Allá, bajo los altos árboles del Panteón Francés, duerme, la
pobrecita de cabellos rubios á quien yo quise durante una semana...
¡todo un siglo!... y se casó con otro.
Muchas veces, cuando, cansado y aburrido del bullicio, escojo para
mis paseos vespertinos las calles pintorescas del Panteón, encuentro la
delicada urna de mármol en que reposa la que nunca volverá. Ayer me
sorprendió la noche en esos sitios. Comenzaba á llover, y un aire helado
movía las flores del camposanto. Buscando á toda prisa la salida, di
con la tumba de la muertecita. Detúveme un instante, y al mirar las
losas humedecidas por la lluvia, dije, con profundísima tristeza:
—¡Pobrecita! ¡Qué frío tendrá en el mármol de su lecho!
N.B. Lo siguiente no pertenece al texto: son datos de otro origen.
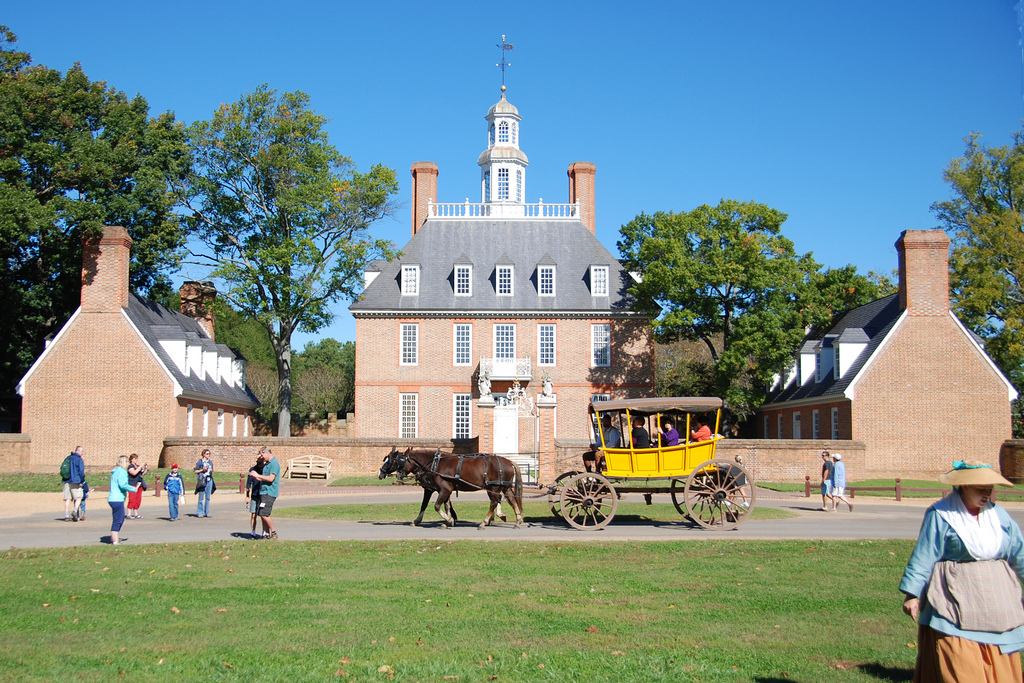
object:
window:
[537, 265, 556, 297]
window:
[399, 322, 419, 366]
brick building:
[343, 26, 661, 488]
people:
[107, 455, 142, 547]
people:
[813, 451, 857, 513]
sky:
[0, 0, 1024, 358]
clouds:
[607, 131, 700, 197]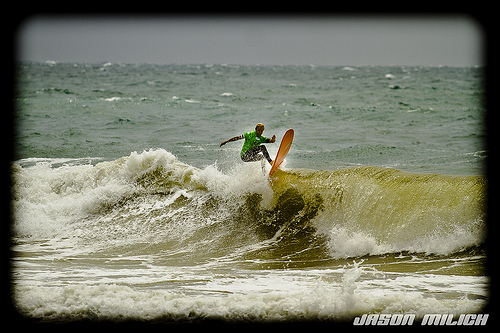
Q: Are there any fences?
A: No, there are no fences.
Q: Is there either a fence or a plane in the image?
A: No, there are no fences or airplanes.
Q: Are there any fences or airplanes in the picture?
A: No, there are no fences or airplanes.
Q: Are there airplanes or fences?
A: No, there are no fences or airplanes.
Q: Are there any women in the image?
A: No, there are no women.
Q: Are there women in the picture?
A: No, there are no women.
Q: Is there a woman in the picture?
A: No, there are no women.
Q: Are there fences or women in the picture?
A: No, there are no women or fences.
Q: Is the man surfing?
A: Yes, the man is surfing.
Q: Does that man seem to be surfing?
A: Yes, the man is surfing.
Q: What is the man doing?
A: The man is surfing.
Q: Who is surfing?
A: The man is surfing.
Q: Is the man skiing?
A: No, the man is surfing.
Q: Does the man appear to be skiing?
A: No, the man is surfing.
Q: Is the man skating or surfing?
A: The man is surfing.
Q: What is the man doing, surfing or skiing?
A: The man is surfing.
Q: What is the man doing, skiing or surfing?
A: The man is surfing.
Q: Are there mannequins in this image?
A: No, there are no mannequins.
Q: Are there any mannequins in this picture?
A: No, there are no mannequins.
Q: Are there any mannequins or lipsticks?
A: No, there are no mannequins or lipsticks.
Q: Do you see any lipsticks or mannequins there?
A: No, there are no mannequins or lipsticks.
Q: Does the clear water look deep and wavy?
A: Yes, the water is deep and wavy.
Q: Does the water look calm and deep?
A: No, the water is deep but wavy.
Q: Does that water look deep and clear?
A: Yes, the water is deep and clear.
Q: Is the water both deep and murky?
A: No, the water is deep but clear.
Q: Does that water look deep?
A: Yes, the water is deep.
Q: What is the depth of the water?
A: The water is deep.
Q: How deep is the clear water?
A: The water is deep.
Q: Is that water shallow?
A: No, the water is deep.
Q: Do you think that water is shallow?
A: No, the water is deep.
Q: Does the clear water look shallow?
A: No, the water is deep.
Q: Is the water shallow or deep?
A: The water is deep.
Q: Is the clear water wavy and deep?
A: Yes, the water is wavy and deep.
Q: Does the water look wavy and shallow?
A: No, the water is wavy but deep.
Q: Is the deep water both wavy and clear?
A: Yes, the water is wavy and clear.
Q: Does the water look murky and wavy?
A: No, the water is wavy but clear.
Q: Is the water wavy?
A: Yes, the water is wavy.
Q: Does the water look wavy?
A: Yes, the water is wavy.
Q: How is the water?
A: The water is wavy.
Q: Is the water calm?
A: No, the water is wavy.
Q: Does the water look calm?
A: No, the water is wavy.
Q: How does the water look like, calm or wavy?
A: The water is wavy.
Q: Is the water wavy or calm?
A: The water is wavy.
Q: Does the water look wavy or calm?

Rosa-Thé era, en efecto, tan friolenta como una criolla de la Habana.
¡Cuántas veces me apresuré á echar sobre sus hombros blancos y
desnudos, á la salida de algún baile, la capota de pieles! ¡Cuántas
veces la vi en un rincón del canapé, escondiendo los brazos, entumecida,
bajar los pliegues de un abrigo de lana! ¡Y ahora, allí está, bajo la
lápida de mármol que la lluvia moja sin cesar! ¡Pobrecita!
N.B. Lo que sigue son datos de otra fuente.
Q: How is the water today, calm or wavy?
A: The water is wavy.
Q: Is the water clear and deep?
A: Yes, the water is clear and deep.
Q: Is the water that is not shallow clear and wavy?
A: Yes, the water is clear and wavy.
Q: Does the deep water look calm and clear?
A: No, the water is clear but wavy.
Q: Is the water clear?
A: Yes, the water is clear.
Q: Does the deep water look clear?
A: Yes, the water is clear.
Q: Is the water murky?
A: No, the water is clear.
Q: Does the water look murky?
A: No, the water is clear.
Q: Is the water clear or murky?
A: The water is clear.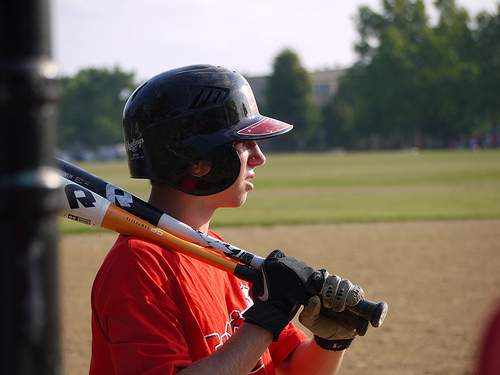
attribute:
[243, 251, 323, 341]
glove — black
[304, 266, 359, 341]
glove — grey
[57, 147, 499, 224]
field — mowed, neat, grassy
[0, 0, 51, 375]
pole — black, tall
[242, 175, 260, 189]
mouth — open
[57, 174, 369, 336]
bat — orange, black, white, wood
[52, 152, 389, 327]
bat — black, white, wood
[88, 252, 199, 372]
top — red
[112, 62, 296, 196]
helmet — blue, red, navy, black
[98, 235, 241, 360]
jersey — orange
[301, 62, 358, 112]
tan-colored building — tan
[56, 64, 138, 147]
tree — green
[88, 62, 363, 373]
boy — young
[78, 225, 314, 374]
shirt — red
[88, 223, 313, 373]
uniform top — orange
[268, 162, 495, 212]
grass — green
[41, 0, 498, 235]
plants — green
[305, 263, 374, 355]
glove — grey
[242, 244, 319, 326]
glove — black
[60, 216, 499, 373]
ground — dirt, brown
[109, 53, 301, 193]
helmet — black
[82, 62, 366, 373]
player — baseball player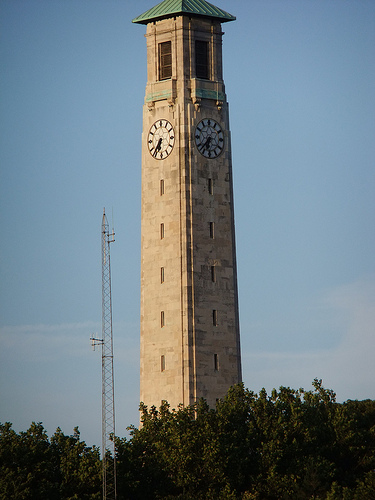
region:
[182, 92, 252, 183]
Clock on the tower.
Cuando Rosa-Thé se casó, creyeron sus padres que iba á ser muy
dichosa. Yo nunca lo creí; pero reservaba mis opiniones, temeroso de que
lo achacaran al despecho. La verdad es que cuando Rosa-Thé se casó, yo
había dejado de quererla, por lo menos con la viveza de los primeros
días. Sin embargo, nunca nos hace mucha gracia el casamiento de una
antigua novia. Es como si nos sacaran una muela.